|Me @ Colossae in Turkey...I remember it seemed like a long|
time to wait for this trip...now it's already been around
6 months! How impatient I am compared to God...
Yes it was worth the wait...it was only the
beginning of this new season for me.
God often speaks to me through ideas and being a creative and somewhat practical person this works well…this is not to say that He doesn’t speak to me in other ways because He does.
But often I’ll get an idea and it’s confirmed by His Word and people and then I’ll run with it…again God knows me better than anyone and we relate well this way…
Honestly, since I re-committed my life to Jesus in 2005 God has often just given me small glimpses of what lay ahead…
Small easily digestible, bite size pieces that have been quite manageable…never the whole picture, just the next step and I have needed to take courageous steps of faithful obedience (this is not to say that I have always gotten it right).
So you see, I get an idea and end up running with it…
But recently I have entered a new season and God is continuing to faithfully grow me and I am continuing to learn trust and patience in a whole new way.
I believe my wilderness experience of the past 2 years is now finished and I am in a secure and safe transitioning season of preparation for the next chapter…It is this next chapter which I believe God has been speaking to me very clearly about over the past six months…
It’s funny isn’t it how we can struggle to be content with our current circumstances and think that the grass is greener over the next hill?
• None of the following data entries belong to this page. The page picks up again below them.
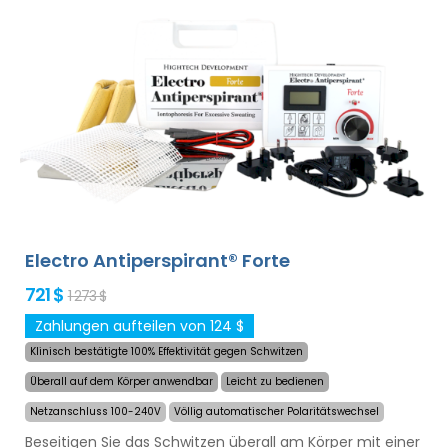
Hochleistungsbatterie werden Sie nie von entladenen
Batterien überrascht. Definitive und schonende Lösung
gegen übermäßiges Schwitzen von Händen, Füßen und
Achselhöhlen (im Grundpaket enthalten). Mit
zusätzlichen Adaptern kann auch übermäßiges
Schwitzen des Kopfes, der Stirn, des Bauches, des
Rückens, des Gesäßes, der Brust und anderer Körperteile
erfolgreich und langanhaltend behandelt werden.
Geld-
zurück-Garantie im Falle von Unzufriedenheit
sowie kostenloser Expressversand weltweit!
Electro Antiperspirant® Forte
721 $
1 273 $
Zahlungen aufteilen von 124 $
Klinisch bestätigte 100% Effektivität gegen Schwitzen
Überall auf dem Körper anwendbar
Leicht zu bedienen
Netzanschluss 100-240V
Völlig automatischer Polaritätswechsel
Beseitigen Sie das Schwitzen überall am Körper mit einer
You see, I’ve wanted a glimpse of the bigger picture for years now and it seems almost suddenly I’ve received it and what is my reaction???
Some anxiety and impatience mixed in with trust and obedience!
Of course I don’t have the whole picture…who does…and I am not even 40 years old!
But The Lord is so faithful and patient with me…He has spoken to me and given me a more long term picture and He keeps reassuring me that all is well and that what He says is true and trustworthy – I keep firm in this Truth.
Doubt is such a killer for faithful obedience…
It can truly be trying to keep sure in The Lord’s purpose and plan when doubts arise due to the extended time it may take to faithfully wait and persevere until God’s timing is right…but oh how His good plan for us is worth the wait.
When doubts and fear arise I know that this type of reaction is not His desire for me and so I focus on the scriptures He has given me and what I know is the Truth and this keeps me securely anchored and on His path for my life.
Patience…we need to learn this time and time again to keep maturing…and yes sometimes I find this a struggle, being naturally a short-termed, goal orientated person. God however, as a loving parent to us, continues to teach us and stretch us, shaping us into maturity to be more like Jesus…and this makes sense to me, for I know I desire my three sons to be mature, wise, godly men.
So as I wait in this season of preparation for His good plan to keep unfolding, I try to find a patient balance of holding onto the beautiful picture He has given me and focusing upon the present short-term goals which must be fulfilled first…and I do this while having lots of cuppas and catch-ups with friends along the way, finding joy in my present day circumstances.
Lots of love and patience to you in Jesus name, Melanie.